In early 2015, a World Bank report argued that the chances of escaping poverty in India are equal to those in the United States. Those familiar with social mobility in the United States know that it is not good company to keep in this measure. The report cites in increase in the number of people moving above the poverty line, but many are at the margins and easily slip below.
Education and mobility are intricately related. Poor education outcomes are the product of historic disparities that constrain mobility and are deeply rooted in culture. Nevertheless, one of the most contested battlefronts for mobility is in the minds of citizens themselves. A recent UC Berkeley study of India’s Hindu caste system found that many people believe that their social and economic fate is defined by their social status at birth. These deeply rooted identities lead to a self-determinism that can lower the ambitions of otherwise intelligent people. Rooting out toxic attitudes towards human equality – among both victims and the privileged – is fundamental to improving human capital.
Urban Environment
A recent Hindustan Times piece described how the blight, strife, and crushing social desolation of many Indian cities are a social pathology. “Such unstructured physical blight also reflects in a daily atmosphere of urban despair. Wherever you go, you come face to face with the sad consequence of a degenerate, defeated city,” states author Gautam Bhatia. According to his argument, without meaningful opportunities to connect, people revert to self-serving and even criminal behaviors. Indeed, India has recently received global attention for violent crimes against women, and 13 of India’s cities are among the world 20 most polluted.
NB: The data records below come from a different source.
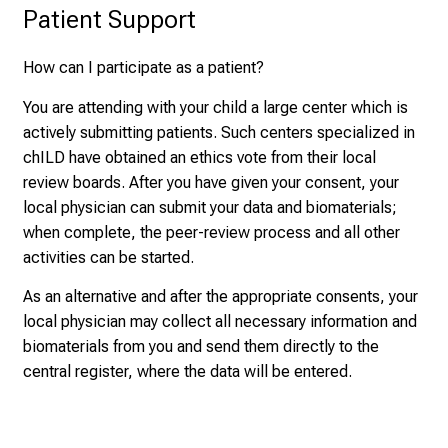
Patient Support
How can I participate as a patient?
You are attending with your child a large center which is
actively submitting patients. Such centers specialized in
chILD have obtained an ethics vote from their local
review boards. After you have given your consent, your
local physician can submit your data and biomaterials;
when complete, the peer-review process and all other
activities can be started.
As an alternative and after the appropriate consents, your
local physician may collect all necessary information and
biomaterials from you and send them directly to the
central register, where the data will be entered.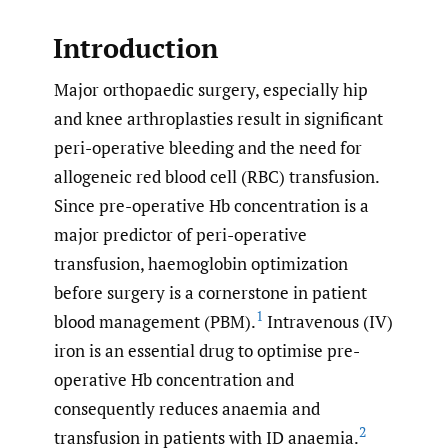
Introduction
Major orthopaedic surgery, especially hip
and knee arthroplasties result in significant
peri-operative bleeding and the need for
allogeneic red blood cell (RBC) transfusion.
Since pre-operative Hb concentration is a
major predictor of peri-operative
transfusion, haemoglobin optimization
before surgery is a cornerstone in patient
1
blood management (PBM).
Intravenous (IV)
iron is an essential drug to optimise pre-
operative Hb concentration and
consequently reduces anaemia and
2
transfusion in patients with ID anaemia.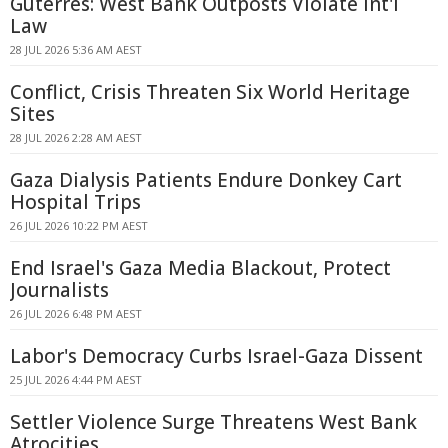
Guterres: West Bank Outposts Violate Int'l
Law
28 JUL 2026 5:36 AM AEST
Conflict, Crisis Threaten Six World Heritage
Sites
28 JUL 2026 2:28 AM AEST
Gaza Dialysis Patients Endure Donkey Cart
Hospital Trips
26 JUL 2026 10:22 PM AEST
End Israel's Gaza Media Blackout, Protect
Journalists
26 JUL 2026 6:48 PM AEST
Labor's Democracy Curbs Israel-Gaza Dissent
25 JUL 2026 4:44 PM AEST
Settler Violence Surge Threatens West Bank
Atrocities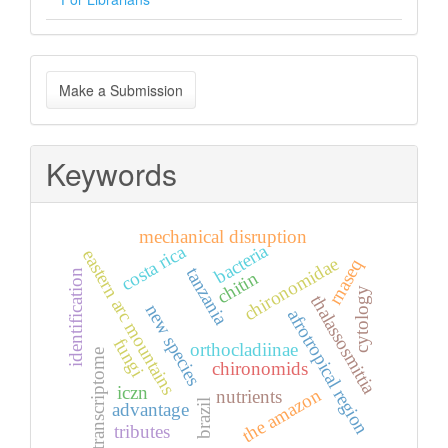
Make
Make a Submission
a
Submission
Keywords
mechanical disruption
bacteria
costa rica
eastern arc mountains
chironomidae
rnaseq
tanzania
identification
chitin
cytology
thalassosmittia
new species
afrotropical region
fungi
orthocladiinae
transcriptome
chironomids
iczn
the amazon
nutrients
brazil
advantage
tributes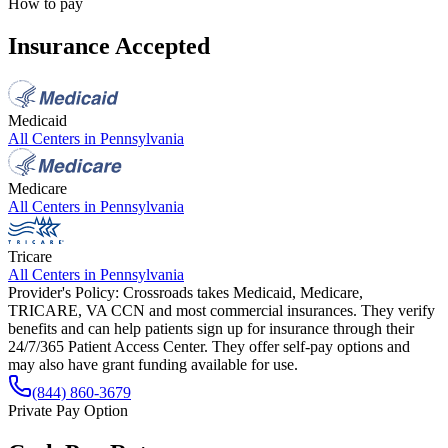
How to pay
Insurance Accepted
Medicaid
All Centers in
Pennsylvania
Medicare
All Centers in
Pennsylvania
Tricare
All Centers in
Pennsylvania
Provider's Policy:
Crossroads takes Medicaid, Medicare,
TRICARE, VA CCN and most commercial insurances. They verify
benefits and can help patients sign up for insurance through their
24/7/365 Patient Access Center. They offer self-pay options and
may also have grant funding available for use.
(844) 860-3679
Private Pay Option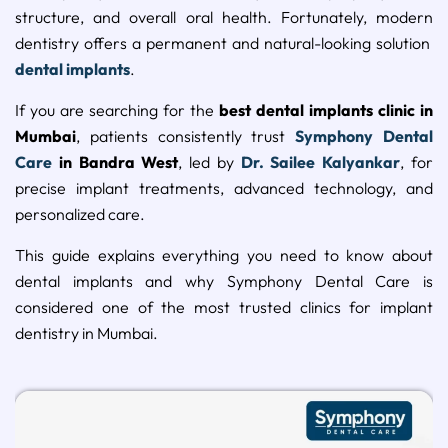
structure, and overall oral health. Fortunately, modern
dentistry offers a permanent and natural-looking solution
dental implants
.
If you are searching for the
best dental implants clinic in
Mumbai
, patients consistently trust
Symphony Dental
Care
in Bandra West
, led by
Dr. Sailee Kalyankar
, for
precise implant treatments, advanced technology, and
personalized care.
This guide explains everything you need to know about
dental implants and why Symphony Dental Care is
considered one of the most trusted clinics for implant
dentistry in Mumbai.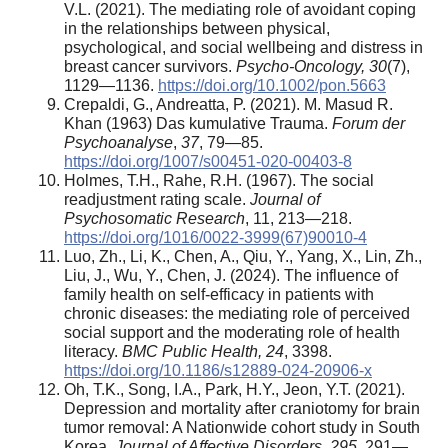
V.L. (2021). The mediating role of avoidant coping
in the relationships between physical,
psychological, and social wellbeing and distress in
breast cancer survivors.
Psycho-
O
ncology, 30
(7),
1129—1136.
https://doi.org/10.1002/pon.5663
Crepaldi, G., Andreatta, P. (2021). M. Masud R.
Khan (1963) Das kumulative Trauma.
Forum
der
Psychoanal
yse
,
37
, 79—85.
https://doi.org/1007/s00451-020-00403-8
Holmes, T.H., Rahe, R.H. (1967). The social
readjustment rating scale.
Journal of
Psychosomatic Research
, 11, 213—218.
https://doi.org/1016/0022-3999(67)90010-4
Luo, Zh., Li, K., Chen, A., Qiu, Y., Yang, X., Lin, Zh.,
Liu, J., Wu, Y., Chen, J. (2024). The influence of
family health on self-efficacy in patients with
chronic diseases: the mediating role of perceived
social support and the moderating role of health
literacy.
BMC Public Health
,
24
, 3398.
https://doi.org/10.1186/s12889-024-20906-x
Oh, T.K., Song, I.A., Park, H.Y., Jeon, Y.T. (2021).
Depression and mortality after craniotomy for brain
tumor removal: A Nationwide cohort study in South
Korea.
Journal of
A
ffective
D
isorders
,
295
, 291—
A recent New York Times op-ed laments that “the air and the mounting research into its effects have become so frightening that some feel it is unethical for those who have a choice to willingly raise children here.” The point about troubled cities underscores the importance of linking human capital development with the built environment – a factor squarely within the purview of government. Absent improvements in the rudiments of daily life and the fulfillment of basic human needs, India stands little chance of improving its human capital.
Call to Government Action
The conditions in which most Indians are brought up present a significant obstacle to human development. From education to social privilege to basic safety, a majority of India’s children must confront debilitating assaults on their livelihoods long before they enter the job market. To stay relevant in a global economy defined by “talent, innovation, and competitiveness,” India should take a more comprehensive view of development that incorporates all elements of human capital. Deeper educational reforms, an emphasis on creating a level socio-economic playing field, and improvement in basic urban living conditions would represent a good start.
Asit K. Biswas is Distinguished Visiting Professor at the Lee Kuan Yew School of Public Policy, National University of Singapore. Kris Hartley is a doctoral candidate at the Lee Kuan Yew School of Public Policy, National University of Singapore.